──────── Records to process ────────
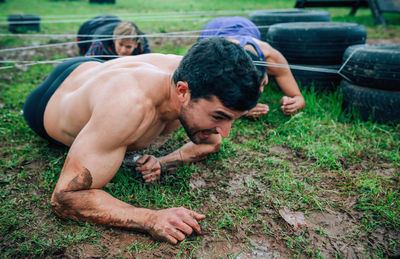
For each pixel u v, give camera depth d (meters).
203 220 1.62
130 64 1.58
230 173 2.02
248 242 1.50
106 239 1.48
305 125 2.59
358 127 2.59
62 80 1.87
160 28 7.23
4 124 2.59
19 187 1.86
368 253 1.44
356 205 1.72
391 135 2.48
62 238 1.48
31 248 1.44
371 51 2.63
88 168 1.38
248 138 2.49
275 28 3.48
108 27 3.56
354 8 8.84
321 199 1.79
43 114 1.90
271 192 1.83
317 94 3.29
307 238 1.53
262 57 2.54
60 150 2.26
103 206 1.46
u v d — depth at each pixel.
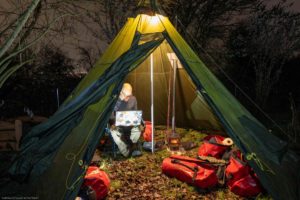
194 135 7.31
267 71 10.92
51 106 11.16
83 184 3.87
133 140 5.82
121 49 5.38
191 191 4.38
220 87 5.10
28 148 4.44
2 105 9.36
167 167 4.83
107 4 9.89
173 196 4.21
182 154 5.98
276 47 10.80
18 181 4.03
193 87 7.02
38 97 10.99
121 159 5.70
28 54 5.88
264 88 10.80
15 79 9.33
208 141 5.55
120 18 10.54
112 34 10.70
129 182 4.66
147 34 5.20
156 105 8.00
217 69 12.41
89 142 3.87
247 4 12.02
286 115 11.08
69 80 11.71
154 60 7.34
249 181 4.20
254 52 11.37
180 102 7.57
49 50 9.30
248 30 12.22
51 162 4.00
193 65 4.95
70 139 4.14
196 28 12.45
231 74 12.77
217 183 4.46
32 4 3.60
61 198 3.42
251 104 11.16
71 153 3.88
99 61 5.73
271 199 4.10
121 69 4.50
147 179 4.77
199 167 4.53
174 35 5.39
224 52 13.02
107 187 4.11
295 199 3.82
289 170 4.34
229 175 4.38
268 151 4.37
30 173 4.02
────────
• _Task details_
All of the data is to be reproduced exactly, with the pictures left out.

• _Response_
For each pixel u v, give camera depth d (meters).
203 220 1.62
130 64 1.58
230 173 2.02
248 242 1.50
106 239 1.48
305 125 2.59
358 127 2.59
62 80 1.87
160 28 7.23
4 124 2.59
19 187 1.86
368 253 1.44
356 205 1.72
391 135 2.48
62 238 1.48
31 248 1.44
371 51 2.63
88 168 1.38
248 138 2.49
275 28 3.48
108 27 3.56
354 8 8.84
321 199 1.79
43 114 1.90
271 192 1.83
317 94 3.29
307 238 1.53
262 57 2.54
60 150 2.26
103 206 1.46
u v d — depth at each pixel.
194 135 7.31
267 71 10.92
51 106 11.16
83 184 3.87
133 140 5.82
121 49 5.38
191 191 4.38
220 87 5.10
28 148 4.44
2 105 9.36
167 167 4.83
107 4 9.89
173 196 4.21
182 154 5.98
276 47 10.80
18 181 4.03
193 87 7.02
38 97 10.99
121 159 5.70
28 54 5.88
264 88 10.80
15 79 9.33
208 141 5.55
120 18 10.54
112 34 10.70
129 182 4.66
147 34 5.20
156 105 8.00
217 69 12.41
89 142 3.87
247 4 12.02
286 115 11.08
69 80 11.71
154 60 7.34
249 181 4.20
254 52 11.37
180 102 7.57
49 50 9.30
248 30 12.22
51 162 4.00
193 65 4.95
70 139 4.14
196 28 12.45
231 74 12.77
217 183 4.46
32 4 3.60
61 198 3.42
251 104 11.16
71 153 3.88
99 61 5.73
271 199 4.10
121 69 4.50
147 179 4.77
199 167 4.53
174 35 5.39
224 52 13.02
107 187 4.11
295 199 3.82
289 170 4.34
229 175 4.38
268 151 4.37
30 173 4.02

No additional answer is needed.